Try it: Down to the last line, retype each line of the entries exactly, starting with the one that contains "Założenia do planu".

Exercise material:

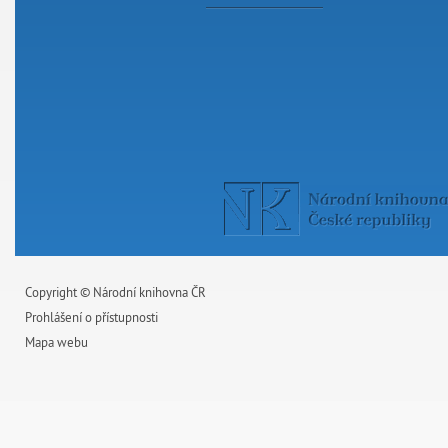
Copyright © Národní knihovna ČR
Prohlášení o přístupnosti
Mapa webu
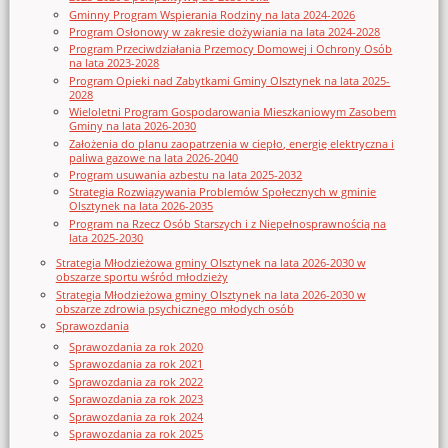
Gminny Program Wspierania Rodziny na lata 2024-2026
Program Osłonowy w zakresie dożywiania na lata 2024-2028
Program Przeciwdziałania Przemocy Domowej i Ochrony Osób
na lata 2023-2028
Program Opieki nad Zabytkami Gminy Olsztynek na lata 2025-
2028
Wieloletni Program Gospodarowania Mieszkaniowym Zasobem
Gminy na lata 2026-2030
Założenia do planu zaopatrzenia w ciepło, energię elektryczna i
paliwa gazowe na lata 2026-2040
Program usuwania azbestu na lata 2025-2032
Strategia Rozwiązywania Problemów Społecznych w gminie
Olsztynek na lata 2026-2035
Program na Rzecz Osób Starszych i z Niepełnosprawnością na
lata 2025-2030
Strategia Młodzieżowa gminy Olsztynek na lata 2026-2030 w
obszarze sportu wśród młodzieży
Strategia Młodzieżowa gminy Olsztynek na lata 2026-2030 w
obszarze zdrowia psychicznego młodych osób
Sprawozdania
Sprawozdania za rok 2020
Sprawozdania za rok 2021
Sprawozdania za rok 2022
Sprawozdania za rok 2023
Sprawozdania za rok 2024
Sprawozdania za rok 2025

Worked solution:
Założenia do planu zaopatrzenia w ciepło, energię elektryczna i
paliwa gazowe na lata 2026-2040
Program usuwania azbestu na lata 2025-2032
Strategia Rozwiązywania Problemów Społecznych w gminie
Olsztynek na lata 2026-2035
Program na Rzecz Osób Starszych i z Niepełnosprawnością na
lata 2025-2030
Strategia Młodzieżowa gminy Olsztynek na lata 2026-2030 w
obszarze sportu wśród młodzieży
Strategia Młodzieżowa gminy Olsztynek na lata 2026-2030 w
obszarze zdrowia psychicznego młodych osób
Sprawozdania
Sprawozdania za rok 2020
Sprawozdania za rok 2021
Sprawozdania za rok 2022
Sprawozdania za rok 2023
Sprawozdania za rok 2024
Sprawozdania za rok 2025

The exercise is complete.